You don’t need to know how Cortex is built to use it — but understanding the moving parts makes its behavior (especially around real-time events and delivery guarantees) far easier to reason about.

Cortex is a backend platform. You interact with it through a single REST API; behind that API a set of specialized workers do the heavy lifting.

The big picture

The control plane: the API

A single, stateless, horizontally-scalable NestJS REST API is the only thing you talk to. It handles authentication, multi-tenant resource management (sessions, messages, gatherings, plugins, functions, webhooks, sanctions), publishes domain events to the internal event bus, and serves Server-Sent Events for live updates.

Everything the dashboard can do, you can do through this API — the dashboard itself is just a client of it (built on the TypeScript SDK).

The worker fleet

Workers subscribe to the event bus and each owns one responsibility. They run as multiple replicas and coordinate with distributed locks so that no event is processed twice.

WorkerWhat it does
Bot WorkerJoins an ODIN room as a headless peer, captures per-speaker audio, runs voice-activity detection, transcribes each utterance (OpenAI Whisper or a local engine) and posts messages back to the API.
Plugin WorkerRuns installed plugins against matching events (e.g. toxicity analysis on message.created) and stores the resulting annotations.
Webhook WorkerDrains a durable PostgreSQL outbox and delivers webhooks to your endpoints with retries and HMAC signing.
Functions Invoke WorkerA reverse proxy that routes HTTP invocations and event deliveries to your serverless functions running on ODIN Fleet.
Per-speaker audio matters

The bot receives an individual audio stream per peer, not a mixed-down room. That’s what makes accurate speaker attribution possible: every utterance is tied to the peer that produced it.

The data plane

  • PostgreSQL stores all durable state — sessions, messages, participants, gatherings, sanctions, webhook subscriptions, the webhook outbox and more. Every row is scoped by tenant and (almost always) project. See Multi-Tenancy.
  • Redis is the internal event bus (Pub/Sub) and provides the distributed locks that keep worker replicas from double-processing.

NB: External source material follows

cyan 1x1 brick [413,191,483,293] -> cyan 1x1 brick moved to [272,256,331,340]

From a spoken word to your code

The end-to-end path of a single utterance:

  1. Someone speaks in the ODIN room.
  2. The Bot Worker detects the utterance, transcribes it, and POSTs a message to the API.
  3. The API stores the message and publishes a message.created event on the bus.
  4. In parallel, every interested consumer reacts:
    • The Plugin Worker runs toxicity/summarization plugins and stores annotations (which themselves emit *.annotation.created events).
    • The Webhook Worker writes an outbox row for each matching subscription and delivers it to your URL, retrying on failure.
    • The Functions Invoke Worker delivers the event to any function subscribed to it.
    • SSE streams the event to connected dashboards.

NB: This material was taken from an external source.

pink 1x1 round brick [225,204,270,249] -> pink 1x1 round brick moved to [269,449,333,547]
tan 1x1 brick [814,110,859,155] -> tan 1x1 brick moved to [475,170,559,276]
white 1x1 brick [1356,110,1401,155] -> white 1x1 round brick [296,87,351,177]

This is why the same change reaches you through several surfaces — webhooks, SSE and functions are all driven by the same domain-event catalog.

Delivery guarantees

  • Webhooks are durable. Events are written to a PostgreSQL outbox before delivery, so a temporarily-down endpoint never loses events — the worker retries with exponential backoff. Design your receiver to be idempotent (dedupe by event id); an event may be delivered more than once.
  • SSE is live, not replayed. Server-Sent Events are for real-time UI. If a client disconnects, reconnect and re-fetch current state (the SDK’s watch() does this for you).
  • Functions receive events through the same reliable outbox path as webhooks.